Patients should be advised of the signs and symptoms and monitored closely for symptoms of allergic/hypersensitivity reactions. Febuxostat treatment should be immediately stopped if serious allergic/hypersensitivity reactions, including SJS, occur since early withdrawal is associated with a better prognosis. If patient has developed allergic/hypersensitivity reactions and acute anaphylactic reaction/shock, febuxostat must not be re-started in this patient at any time.
Thyroid Disorders: Increased thyroid stimulating hormone values (>5.5 μIU/mL) were observed in patients on long-term treatment with febuxostat (5.5%). Caution is required when febuxostat is used in patients with alteration of thyroid function.

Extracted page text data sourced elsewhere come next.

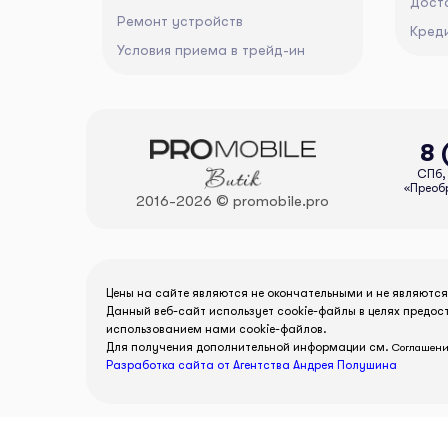
Дост
Ремонт устройств
Кред
Условия приема в трейд-ин
8 
СПб, 
«Преобр
2016-2026 © promobile.pro
Цены на сайте являются не окончательными и не являютс
Данный веб-сайт использует cookie-файлы в целях предос
использованием нами cookie-файлов.
Для получения дополнительной информации см.
Соглашени
Разработка сайта от Агентства Андрея Полушина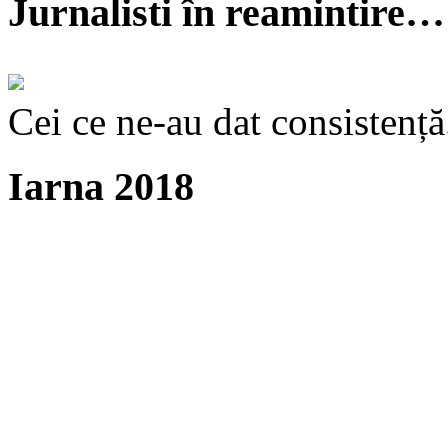
Jurnalisti în reamintire…
Cei ce ne-au dat consistență
Iarna 2018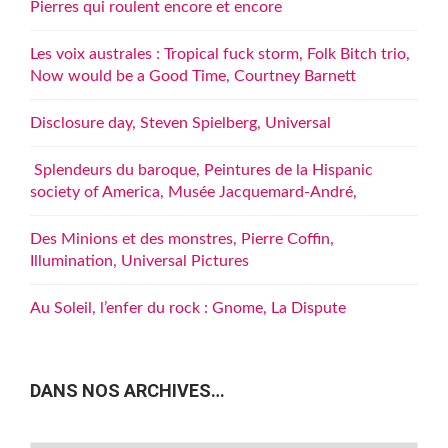
Pierres qui roulent encore et encore
Les voix australes : Tropical fuck storm, Folk Bitch trio,
Now would be a Good Time, Courtney Barnett
Disclosure day, Steven Spielberg, Universal
Splendeurs du baroque, Peintures de la Hispanic
society of America, Musée Jacquemard-André,
Des Minions et des monstres, Pierre Coffin,
Illumination, Universal Pictures
Au Soleil, l’enfer du rock : Gnome, La Dispute
DANS NOS ARCHIVES…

Secondary Hyperuricemia: No studies have been conducted in patients with secondary hyperuricemia (including organ transplant recipients). Febuxostat is not recommended for use in patients whose rate of urate formation is greatly increased (e.g., malignant disease and its treatment, Lesch-Nyhan syndrome). In rare cases, the concentration of xanthine in urine could rise sufficiently to allow deposition in the urinary tract.
Other Diseases: Febuxostat is not recommended for use in patients with a greatly increased rate of urate formation (e.g., malignant disease and its treatment, Lesch-Nyhan syndrome). No studies have been conducted in these populations.
Febuxostat has not been studied in organ transplant patients.
Hepatic Impairment: No dose adjustment is necessary in patients with mild or moderate hepatic impairment. No studies have been conducted in patients with severe hepatic impairment (Child-Pugh Class C), thus, caution should be exercised in these patients.
Renal Impairment: No dose adjustment is necessary in patients with mild or moderate renal impairment. There are insufficient data in patients with severe renal impairment (creatinine clearance less than 30 mL/min); therefore, caution should be exercised in these patients.
Effects on Ability to Drive and Use Machine: Somnolence, dizziness, paresthesia and blurred vision have been reported with the use of febuxostat. Patients should exercise caution before driving, using machinery or participating in dangerous activities until they are reasonably certain that febuxostat does not adversely affect performance.
Use in Children (<18 years old): The safety and efficacy of febuxostat have not been established in pediatric patients.
Use in Elderly (≥ 65 years old): No dose adjustment is necessary in elderly patients. The C_max and AUC₂₄ of febuxostat following multiple oral doses in geriatric subjects were similar to those in younger subjects (18 to 40 years old).